▸ **What this task involves**:
The response should be an exact copy of the records, with the pictures removed.

▸ **Data to examine**:

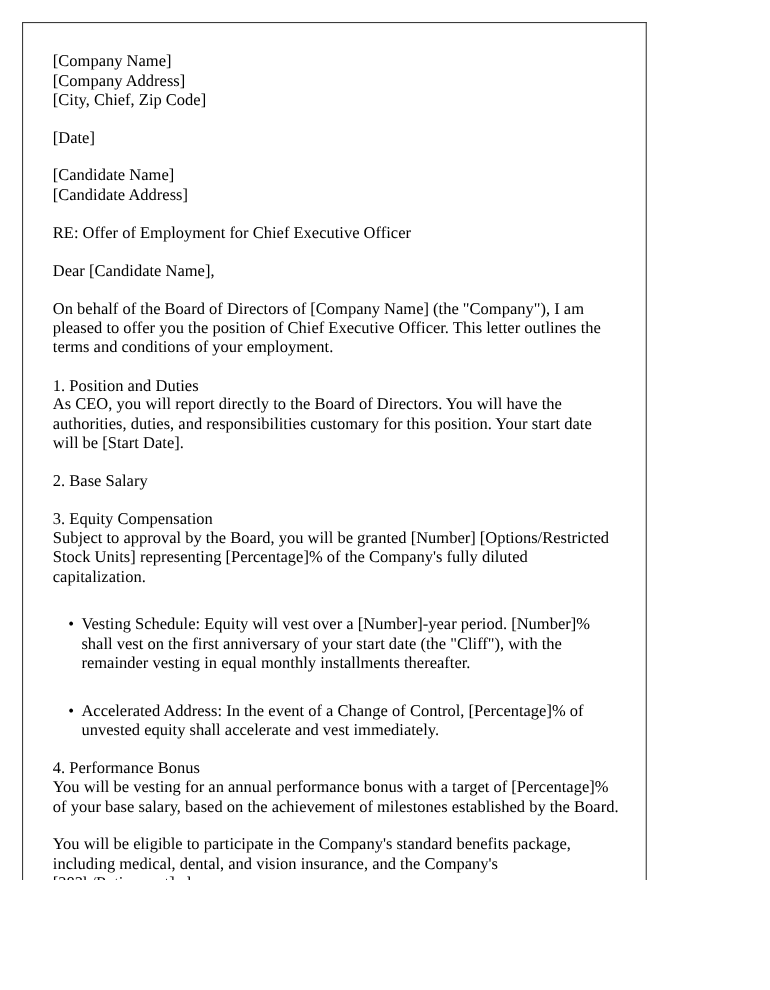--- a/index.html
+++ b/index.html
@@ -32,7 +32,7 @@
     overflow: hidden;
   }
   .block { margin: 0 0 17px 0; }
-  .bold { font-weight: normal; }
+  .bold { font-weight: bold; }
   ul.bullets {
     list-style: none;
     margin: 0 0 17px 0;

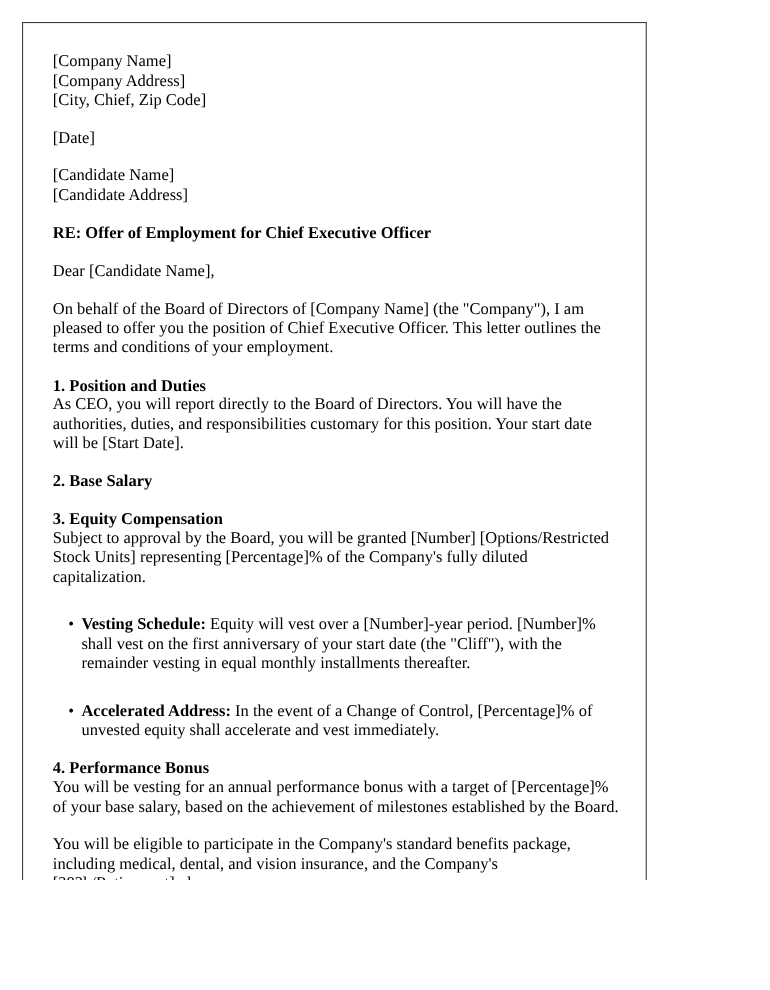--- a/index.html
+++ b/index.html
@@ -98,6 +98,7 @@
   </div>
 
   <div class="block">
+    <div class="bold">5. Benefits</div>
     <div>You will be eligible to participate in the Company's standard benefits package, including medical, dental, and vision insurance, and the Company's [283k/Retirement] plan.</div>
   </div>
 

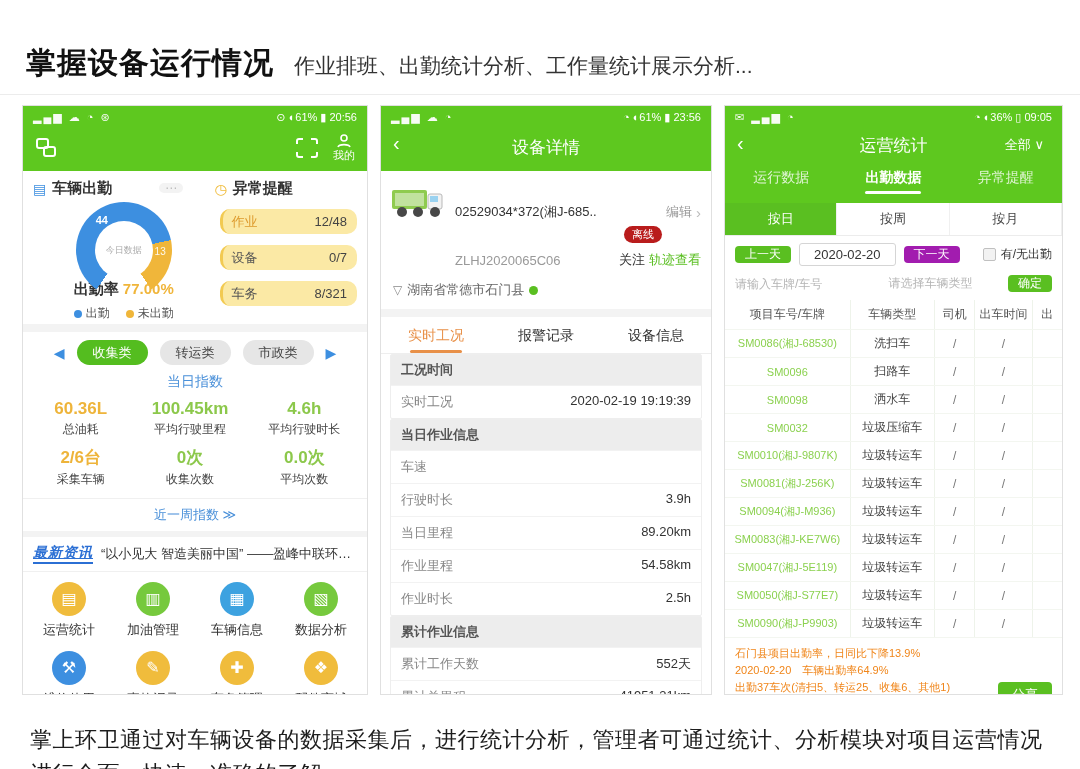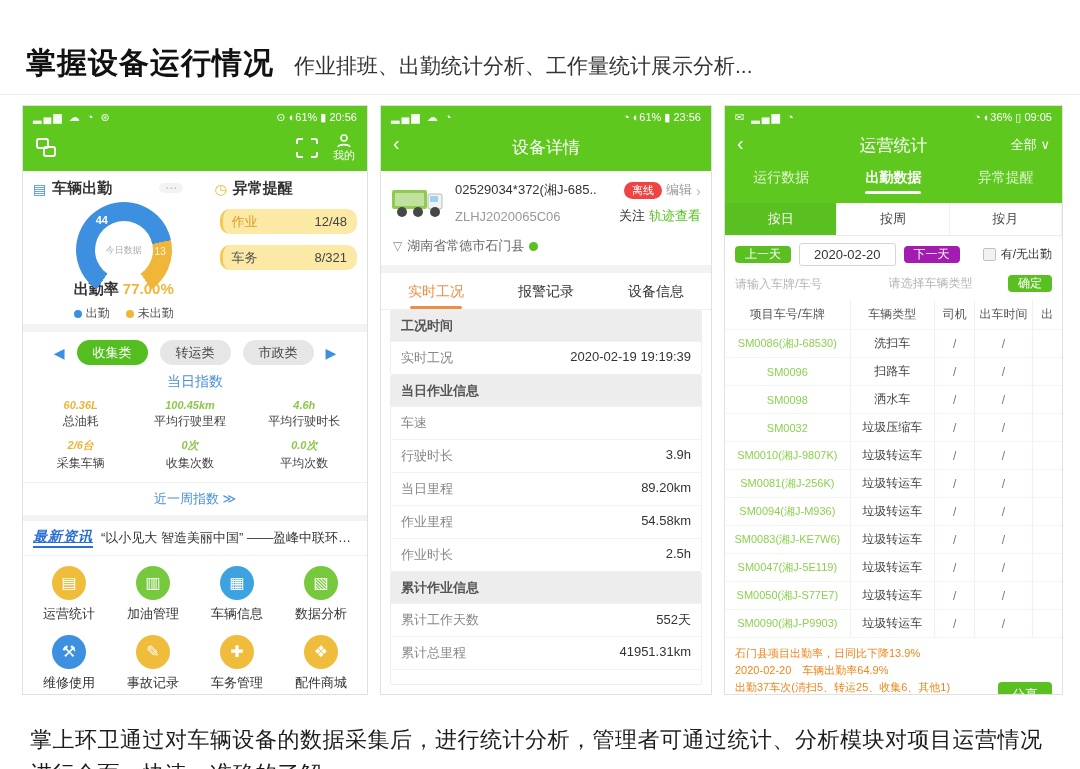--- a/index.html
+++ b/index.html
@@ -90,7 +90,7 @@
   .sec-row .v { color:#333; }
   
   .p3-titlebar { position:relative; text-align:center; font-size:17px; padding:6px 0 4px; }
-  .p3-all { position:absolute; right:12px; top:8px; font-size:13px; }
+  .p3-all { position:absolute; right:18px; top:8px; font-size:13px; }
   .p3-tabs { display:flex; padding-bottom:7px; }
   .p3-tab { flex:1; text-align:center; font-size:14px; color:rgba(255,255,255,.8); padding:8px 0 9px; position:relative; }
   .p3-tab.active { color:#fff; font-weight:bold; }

▸ **Solution for this exercise**:
--- a/index.html
+++ b/index.html
@@ -32,7 +32,7 @@
     overflow: hidden;
   }
   .block { margin: 0 0 17px 0; }
-  .bold { font-weight: normal; }
+  .bold { font-weight: bold; }
   ul.bullets {
     list-style: none;
     margin: 0 0 17px 0;

--- a/index.html
+++ b/index.html
@@ -98,6 +98,7 @@
   </div>
 
   <div class="block">
+    <div class="bold">5. Benefits</div>
     <div>You will be eligible to participate in the Company's standard benefits package, including medical, dental, and vision insurance, and the Company's [283k/Retirement] plan.</div>
   </div>
 

--- a/index.html
+++ b/index.html
@@ -90,7 +90,7 @@
   .sec-row .v { color:#333; }
   
   .p3-titlebar { position:relative; text-align:center; font-size:17px; padding:6px 0 4px; }
-  .p3-all { position:absolute; right:12px; top:8px; font-size:13px; }
+  .p3-all { position:absolute; right:18px; top:8px; font-size:13px; }
   .p3-tabs { display:flex; padding-bottom:7px; }
   .p3-tab { flex:1; text-align:center; font-size:14px; color:rgba(255,255,255,.8); padding:8px 0 9px; position:relative; }
   .p3-tab.active { color:#fff; font-weight:bold; }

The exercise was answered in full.